According to a AARP study, an estimated 25.5 million caregivers – six in 10 – report being employed while caregiving, and more than half of those work full time. Often caregivers must work in order to pay for supplemental care or to provide for their own families. Caregiving itself can feel like a job, so how do you balance the two? Here are a few tips.
Talk to your employer. Don’t try to keep your caregiving duties a secret – even if you fear job security. The Family Medical Leave Act allows you to take up to 12 weeks of unpaid leave for caregiving without losing your job. But say you just need to take a few hours a week to take your mom to the doctor? Check with your human resource department. Many companies allow for flexible schedules that will allow you to make up any missed hours without taking vacation or sick leave. Your company may also offer work from home options or job share programs. The key is to be up front with your boss and work with your employer to find solutions that work for you and the company.

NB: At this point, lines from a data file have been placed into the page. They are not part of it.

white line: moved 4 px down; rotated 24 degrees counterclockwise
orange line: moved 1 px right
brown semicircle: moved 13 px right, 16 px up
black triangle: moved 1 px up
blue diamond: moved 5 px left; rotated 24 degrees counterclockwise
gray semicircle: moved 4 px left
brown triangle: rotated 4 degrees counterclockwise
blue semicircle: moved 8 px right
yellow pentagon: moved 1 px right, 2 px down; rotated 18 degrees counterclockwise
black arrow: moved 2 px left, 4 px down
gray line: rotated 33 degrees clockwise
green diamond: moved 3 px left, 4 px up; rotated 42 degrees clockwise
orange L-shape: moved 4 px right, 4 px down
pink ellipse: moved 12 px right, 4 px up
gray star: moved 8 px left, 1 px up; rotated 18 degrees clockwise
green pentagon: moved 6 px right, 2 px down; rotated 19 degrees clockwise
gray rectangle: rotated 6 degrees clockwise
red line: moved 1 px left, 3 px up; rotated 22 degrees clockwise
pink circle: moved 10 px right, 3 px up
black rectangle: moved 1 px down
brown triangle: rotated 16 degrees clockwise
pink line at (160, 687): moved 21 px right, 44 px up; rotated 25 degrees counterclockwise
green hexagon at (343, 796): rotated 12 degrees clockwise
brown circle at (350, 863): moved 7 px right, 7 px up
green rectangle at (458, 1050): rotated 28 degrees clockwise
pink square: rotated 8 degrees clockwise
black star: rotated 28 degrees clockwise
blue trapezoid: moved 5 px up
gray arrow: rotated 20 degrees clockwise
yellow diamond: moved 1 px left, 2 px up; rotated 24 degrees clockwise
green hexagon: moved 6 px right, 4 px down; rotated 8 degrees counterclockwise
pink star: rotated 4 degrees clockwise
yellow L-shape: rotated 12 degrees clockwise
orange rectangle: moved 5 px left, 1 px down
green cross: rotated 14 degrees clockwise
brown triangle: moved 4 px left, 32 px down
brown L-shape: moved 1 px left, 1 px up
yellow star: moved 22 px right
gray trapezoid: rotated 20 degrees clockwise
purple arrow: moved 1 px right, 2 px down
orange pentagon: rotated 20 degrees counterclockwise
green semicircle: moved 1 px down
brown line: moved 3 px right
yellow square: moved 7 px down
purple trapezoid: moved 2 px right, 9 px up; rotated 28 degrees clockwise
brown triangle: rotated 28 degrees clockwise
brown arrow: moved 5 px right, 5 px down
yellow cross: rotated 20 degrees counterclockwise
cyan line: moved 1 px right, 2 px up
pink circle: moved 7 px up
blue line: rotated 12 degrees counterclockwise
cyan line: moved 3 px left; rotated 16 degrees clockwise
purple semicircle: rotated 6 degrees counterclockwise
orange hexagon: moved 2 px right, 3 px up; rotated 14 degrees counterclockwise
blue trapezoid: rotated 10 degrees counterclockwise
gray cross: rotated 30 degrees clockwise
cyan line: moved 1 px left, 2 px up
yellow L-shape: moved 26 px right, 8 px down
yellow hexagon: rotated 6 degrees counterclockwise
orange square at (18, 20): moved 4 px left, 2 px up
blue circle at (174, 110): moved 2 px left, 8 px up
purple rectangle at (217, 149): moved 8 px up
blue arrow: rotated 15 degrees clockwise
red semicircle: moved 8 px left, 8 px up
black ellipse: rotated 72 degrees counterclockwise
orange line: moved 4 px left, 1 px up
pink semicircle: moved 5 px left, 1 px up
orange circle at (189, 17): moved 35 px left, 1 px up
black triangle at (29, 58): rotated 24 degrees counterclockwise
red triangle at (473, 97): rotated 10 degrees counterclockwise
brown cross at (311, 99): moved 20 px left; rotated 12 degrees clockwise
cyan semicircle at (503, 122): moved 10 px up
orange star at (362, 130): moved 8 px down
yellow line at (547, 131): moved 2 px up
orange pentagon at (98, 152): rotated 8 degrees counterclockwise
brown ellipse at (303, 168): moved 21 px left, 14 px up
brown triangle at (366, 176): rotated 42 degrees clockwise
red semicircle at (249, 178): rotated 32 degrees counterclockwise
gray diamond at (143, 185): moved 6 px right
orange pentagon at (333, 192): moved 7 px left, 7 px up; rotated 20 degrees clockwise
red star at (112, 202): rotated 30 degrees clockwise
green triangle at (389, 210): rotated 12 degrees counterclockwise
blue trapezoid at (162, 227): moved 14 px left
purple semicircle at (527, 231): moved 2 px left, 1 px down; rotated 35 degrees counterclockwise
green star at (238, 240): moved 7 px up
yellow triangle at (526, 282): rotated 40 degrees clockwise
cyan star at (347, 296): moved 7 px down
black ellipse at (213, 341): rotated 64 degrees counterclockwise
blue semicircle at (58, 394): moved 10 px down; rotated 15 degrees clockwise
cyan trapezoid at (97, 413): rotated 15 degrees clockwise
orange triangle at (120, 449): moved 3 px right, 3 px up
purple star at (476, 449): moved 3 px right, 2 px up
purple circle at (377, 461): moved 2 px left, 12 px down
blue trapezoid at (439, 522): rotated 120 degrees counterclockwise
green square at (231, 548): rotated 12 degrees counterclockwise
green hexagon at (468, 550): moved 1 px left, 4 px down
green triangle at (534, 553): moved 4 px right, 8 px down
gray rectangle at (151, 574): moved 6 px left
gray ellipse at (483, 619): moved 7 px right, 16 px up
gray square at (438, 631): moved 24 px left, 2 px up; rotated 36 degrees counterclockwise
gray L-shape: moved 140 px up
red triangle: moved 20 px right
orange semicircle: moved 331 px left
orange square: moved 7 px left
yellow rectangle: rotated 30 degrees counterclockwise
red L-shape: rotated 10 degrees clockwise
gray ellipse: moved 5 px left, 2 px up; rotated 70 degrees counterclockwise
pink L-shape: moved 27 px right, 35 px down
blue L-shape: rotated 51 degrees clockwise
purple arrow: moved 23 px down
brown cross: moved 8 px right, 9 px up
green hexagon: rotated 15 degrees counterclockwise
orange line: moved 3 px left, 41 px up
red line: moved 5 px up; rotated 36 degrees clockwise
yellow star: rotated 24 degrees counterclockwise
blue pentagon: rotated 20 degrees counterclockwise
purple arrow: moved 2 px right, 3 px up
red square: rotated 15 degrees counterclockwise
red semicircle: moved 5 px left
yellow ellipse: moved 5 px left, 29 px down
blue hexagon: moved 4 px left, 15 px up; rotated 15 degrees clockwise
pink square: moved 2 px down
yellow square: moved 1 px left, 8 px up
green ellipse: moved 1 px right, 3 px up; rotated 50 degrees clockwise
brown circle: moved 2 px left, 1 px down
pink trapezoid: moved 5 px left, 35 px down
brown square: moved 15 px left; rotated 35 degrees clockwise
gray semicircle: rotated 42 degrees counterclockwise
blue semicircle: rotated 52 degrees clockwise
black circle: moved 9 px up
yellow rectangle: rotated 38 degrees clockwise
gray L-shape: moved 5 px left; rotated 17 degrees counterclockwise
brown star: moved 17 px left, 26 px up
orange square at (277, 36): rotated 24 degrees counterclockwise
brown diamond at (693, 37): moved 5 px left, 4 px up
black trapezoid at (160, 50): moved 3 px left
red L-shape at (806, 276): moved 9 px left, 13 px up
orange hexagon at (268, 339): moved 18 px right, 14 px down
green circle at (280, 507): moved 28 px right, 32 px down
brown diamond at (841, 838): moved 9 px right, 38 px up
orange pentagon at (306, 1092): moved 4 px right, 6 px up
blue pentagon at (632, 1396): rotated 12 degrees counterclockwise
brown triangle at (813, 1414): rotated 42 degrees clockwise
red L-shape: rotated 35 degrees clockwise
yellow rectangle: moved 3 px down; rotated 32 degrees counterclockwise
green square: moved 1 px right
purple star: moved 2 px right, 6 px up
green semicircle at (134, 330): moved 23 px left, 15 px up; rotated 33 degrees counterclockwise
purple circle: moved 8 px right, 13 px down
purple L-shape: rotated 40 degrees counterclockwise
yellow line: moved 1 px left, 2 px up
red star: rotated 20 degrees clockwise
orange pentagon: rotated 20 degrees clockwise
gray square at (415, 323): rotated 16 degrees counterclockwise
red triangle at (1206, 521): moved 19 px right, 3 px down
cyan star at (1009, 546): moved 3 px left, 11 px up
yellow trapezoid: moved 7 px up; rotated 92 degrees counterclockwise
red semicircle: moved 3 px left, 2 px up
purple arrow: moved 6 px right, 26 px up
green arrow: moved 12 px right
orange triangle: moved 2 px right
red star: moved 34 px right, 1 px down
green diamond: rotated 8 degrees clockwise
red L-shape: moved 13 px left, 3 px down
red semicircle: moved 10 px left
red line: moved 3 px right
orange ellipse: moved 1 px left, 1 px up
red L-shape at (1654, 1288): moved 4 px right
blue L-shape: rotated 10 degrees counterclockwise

Build a caregiving team. Does your loved one have a stay-at-home neighbor who might be able to check in on her when you can’t? Check into caregiving services that provide supplemental care and/or transportation services, and have a list of emergency contacts you can call in a pinch. And make sure your loved one has access to that list as well. Take advantage of time-management tools, such as calendar alerts and to-do lists, but don’t be afraid to delegate.
Don’t forget to take care of yourself. Don’t neglect your own health — keep your doctor’s appointments. Manage stress through prayer or meditation or exercise. Seek out a support group of other working caregivers.